_Supplied information_

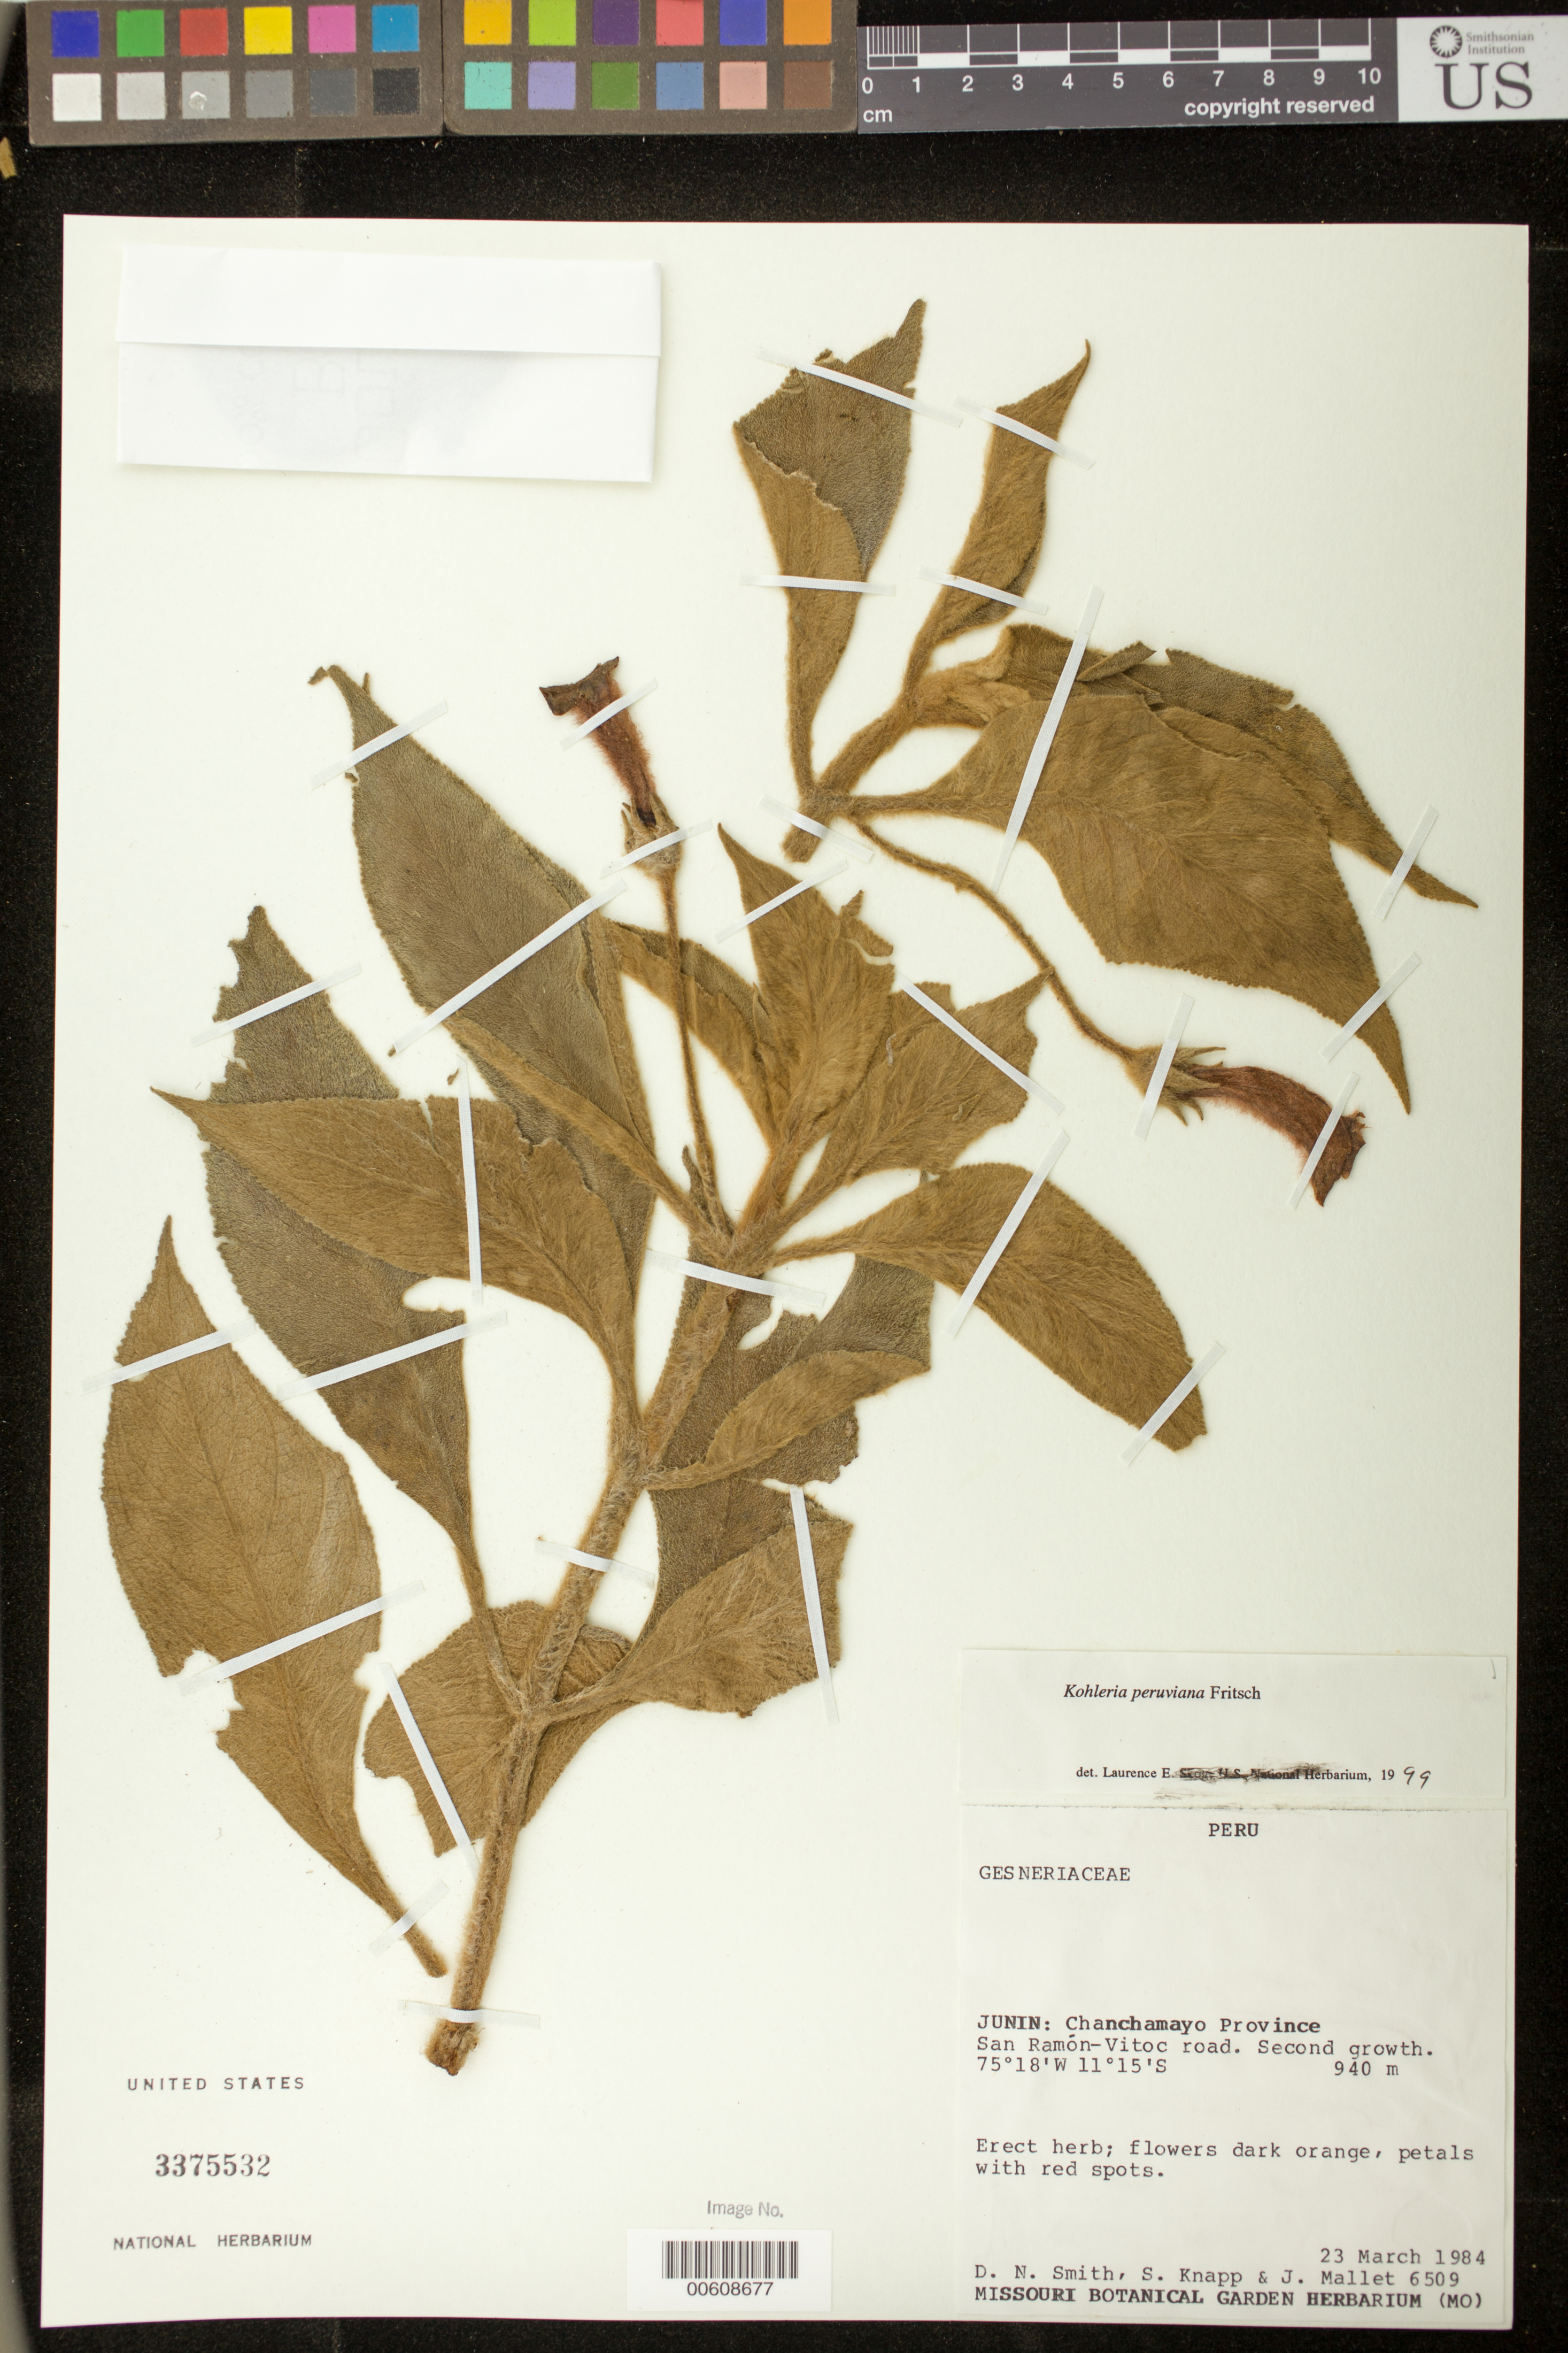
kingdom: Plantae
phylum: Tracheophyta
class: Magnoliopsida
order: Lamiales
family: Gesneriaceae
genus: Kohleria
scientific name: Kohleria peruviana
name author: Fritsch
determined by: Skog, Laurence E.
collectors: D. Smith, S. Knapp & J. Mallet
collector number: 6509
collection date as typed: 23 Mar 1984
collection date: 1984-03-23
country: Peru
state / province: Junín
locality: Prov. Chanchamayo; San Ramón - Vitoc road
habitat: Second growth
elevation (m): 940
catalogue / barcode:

_Short task_
Please retype every line of the items above word for word, leaving out the pictures.

_Response_
kingdom: Plantae
phylum: Tracheophyta
class: Magnoliopsida
order: Lamiales
family: Gesneriaceae
genus: Kohleria
scientific name: Kohleria peruviana
name author: Fritsch
determined by: Skog, Laurence E.
collectors: D. Smith, S. Knapp & J. Mallet
collector number: 6509
collection date as typed: 23 Mar 1984
collection date: 1984-03-23
country: Peru
state / province: Junín
locality: Prov. Chanchamayo; San Ramón - Vitoc road
habitat: Second growth
elevation (m): 940
catalogue / barcode:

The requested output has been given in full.